'''

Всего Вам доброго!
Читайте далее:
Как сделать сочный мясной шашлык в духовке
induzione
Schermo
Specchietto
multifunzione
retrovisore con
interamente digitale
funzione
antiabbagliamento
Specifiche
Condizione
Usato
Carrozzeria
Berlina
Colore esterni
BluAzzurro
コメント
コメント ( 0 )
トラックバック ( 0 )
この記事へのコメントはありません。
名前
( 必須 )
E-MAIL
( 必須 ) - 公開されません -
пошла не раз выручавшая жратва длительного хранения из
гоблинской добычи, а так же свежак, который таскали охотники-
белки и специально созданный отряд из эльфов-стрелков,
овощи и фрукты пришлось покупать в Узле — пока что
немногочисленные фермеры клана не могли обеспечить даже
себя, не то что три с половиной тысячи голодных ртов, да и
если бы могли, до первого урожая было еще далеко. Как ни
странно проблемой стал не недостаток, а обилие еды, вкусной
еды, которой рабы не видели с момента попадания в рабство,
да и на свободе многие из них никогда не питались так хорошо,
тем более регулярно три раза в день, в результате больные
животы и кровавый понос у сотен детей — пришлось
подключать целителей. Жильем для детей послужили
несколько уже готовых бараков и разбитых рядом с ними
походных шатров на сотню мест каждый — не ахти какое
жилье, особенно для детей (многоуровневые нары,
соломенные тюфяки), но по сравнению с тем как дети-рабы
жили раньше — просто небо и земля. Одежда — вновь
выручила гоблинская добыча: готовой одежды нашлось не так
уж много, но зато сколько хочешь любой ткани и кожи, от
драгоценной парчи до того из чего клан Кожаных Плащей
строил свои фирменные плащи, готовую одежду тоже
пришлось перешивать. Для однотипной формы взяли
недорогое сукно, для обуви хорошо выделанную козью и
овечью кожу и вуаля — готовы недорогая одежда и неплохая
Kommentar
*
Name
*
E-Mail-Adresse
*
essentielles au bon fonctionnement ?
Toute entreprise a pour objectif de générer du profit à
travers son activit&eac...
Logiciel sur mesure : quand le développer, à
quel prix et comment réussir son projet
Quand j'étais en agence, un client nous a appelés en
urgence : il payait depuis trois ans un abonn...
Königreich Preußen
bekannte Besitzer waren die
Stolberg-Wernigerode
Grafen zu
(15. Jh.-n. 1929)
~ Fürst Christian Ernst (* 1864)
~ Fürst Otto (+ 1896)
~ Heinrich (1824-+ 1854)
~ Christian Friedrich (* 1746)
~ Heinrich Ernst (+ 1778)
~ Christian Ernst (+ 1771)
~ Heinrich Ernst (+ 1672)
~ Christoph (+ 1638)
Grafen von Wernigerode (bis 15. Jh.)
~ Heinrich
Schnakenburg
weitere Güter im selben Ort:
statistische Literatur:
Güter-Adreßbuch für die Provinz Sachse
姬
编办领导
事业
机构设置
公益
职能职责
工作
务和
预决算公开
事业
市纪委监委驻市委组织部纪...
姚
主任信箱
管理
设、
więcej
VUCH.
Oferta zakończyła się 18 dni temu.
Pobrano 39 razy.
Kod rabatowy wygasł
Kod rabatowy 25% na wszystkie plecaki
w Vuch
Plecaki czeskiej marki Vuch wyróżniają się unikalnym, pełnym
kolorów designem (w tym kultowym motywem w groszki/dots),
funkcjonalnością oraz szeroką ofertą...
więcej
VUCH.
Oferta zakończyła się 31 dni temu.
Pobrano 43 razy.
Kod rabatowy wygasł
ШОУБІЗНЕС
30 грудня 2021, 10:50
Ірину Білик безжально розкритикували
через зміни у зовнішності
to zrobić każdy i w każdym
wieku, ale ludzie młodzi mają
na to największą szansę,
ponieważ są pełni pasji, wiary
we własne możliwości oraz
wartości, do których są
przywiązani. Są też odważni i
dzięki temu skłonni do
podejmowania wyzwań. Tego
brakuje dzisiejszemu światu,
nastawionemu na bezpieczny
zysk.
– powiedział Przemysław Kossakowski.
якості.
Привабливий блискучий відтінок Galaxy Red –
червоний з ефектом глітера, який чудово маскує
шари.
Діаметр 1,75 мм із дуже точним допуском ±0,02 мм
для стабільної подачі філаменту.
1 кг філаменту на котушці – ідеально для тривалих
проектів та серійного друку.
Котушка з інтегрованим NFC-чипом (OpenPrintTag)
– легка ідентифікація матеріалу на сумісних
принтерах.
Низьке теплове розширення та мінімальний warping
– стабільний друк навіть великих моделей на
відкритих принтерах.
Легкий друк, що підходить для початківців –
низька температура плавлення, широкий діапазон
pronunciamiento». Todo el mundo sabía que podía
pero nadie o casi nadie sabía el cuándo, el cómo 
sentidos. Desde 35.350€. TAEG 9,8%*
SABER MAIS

'''

In the listing above, find the line with "Carrozzeria" and the line with "немногочисленные фермеры клана"; set down exactly those two lines and every line between them, nothing more.

- [RESPONSE BOX]
Carrozzeria
Berlina
Colore esterni
BluAzzurro
コメント
コメント ( 0 )
トラックバック ( 0 )
この記事へのコメントはありません。
名前
( 必須 )
E-MAIL
( 必須 ) - 公開されません -
пошла не раз выручавшая жратва длительного хранения из
гоблинской добычи, а так же свежак, который таскали охотники-
белки и специально созданный отряд из эльфов-стрелков,
овощи и фрукты пришлось покупать в Узле — пока что
немногочисленные фермеры клана не могли обеспечить даже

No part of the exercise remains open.